Eon ist gegen die spanischen Abwehrversuche vor EU-Gerichte gezogen und hat gewonnen. Erstaunt Sie das?

Nein. Auch Spanien hat für mehr Wettbewerb innerhalb Europas gestimmt. Dahinter kann Spanien nicht zurück – nur weil es den eigenen Versorger trifft.

Nun kommt heraus, dass Eon selbst gegen eine fremde Übernahme geschützt ist. Der deutsche Staat besitzt bei Eon ein Mitspracherecht, Spanien bei Endesa aber nicht.

Juristisch ist das deutsche Mitspracherecht etwas ganz anderes als die Schranken, die Spanien aufgestellt hat: Es handelt sich um einen ganz speziell auf Ruhrgas zugeschnittenen Einfluss der Bundesregierung: Falls Eon irgendwann von einem Konkurrenten geschluckt werden sollte, kann die Regierung veranlassen, dass Ruhrgas vorher aus dem Eon-Verbund herausgelöst werden muss.

Analysten sagen aber: Ohne Ruhrgas ist Eon als Übernahmekandidat völlig uninteressant, mit dagegen ein Schmankerl? Also doch eine Form von deutschem Protektionismus?

Das ist zumindest eine völlig neue juristische Qualität. In den Fällen, die der Europäische Gerichtshof bislang auf der Grundlage der Markliberalisierung und des freien Wettbewerbs entschieden hat, hatte der Staat stets wesentlich weitreichendere Einflussmöglichkeiten.
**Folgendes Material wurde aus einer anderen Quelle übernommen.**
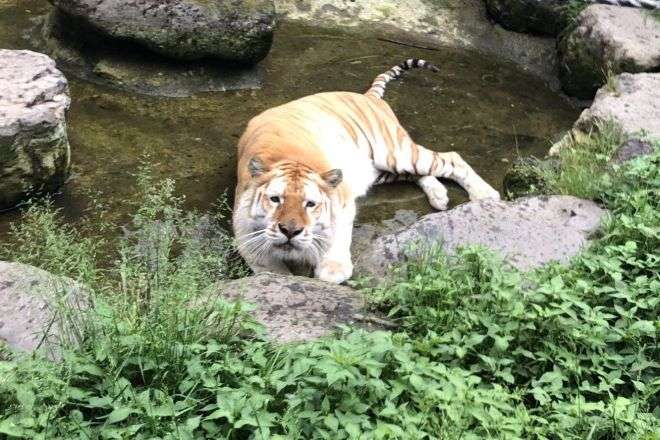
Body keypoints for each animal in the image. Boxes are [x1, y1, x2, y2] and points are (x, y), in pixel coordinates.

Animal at [233, 58, 500, 284]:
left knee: (452, 158)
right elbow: (266, 264)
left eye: (310, 204)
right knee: (421, 173)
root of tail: (368, 97)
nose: (290, 231)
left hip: (395, 153)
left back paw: (485, 195)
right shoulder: (244, 229)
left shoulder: (342, 202)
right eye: (275, 199)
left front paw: (332, 270)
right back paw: (439, 196)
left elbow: (337, 236)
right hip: (381, 170)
Das heißt: Deutschland ist nur cleverer als die Spanier?

Das wird sich erst noch zeigen. Nicht umsonst beschäftigt sich die EU mit der deutschen Klausel. Ich bin sicher, dass darüber letztlich die Gerichte befinden werden. Und wenn tatsächlich rauskommt, dass diese deutsche Klausel ein Wettbewerbsnachteil für die Konkurrenz ist, dann wird sie für ungültig erklärt.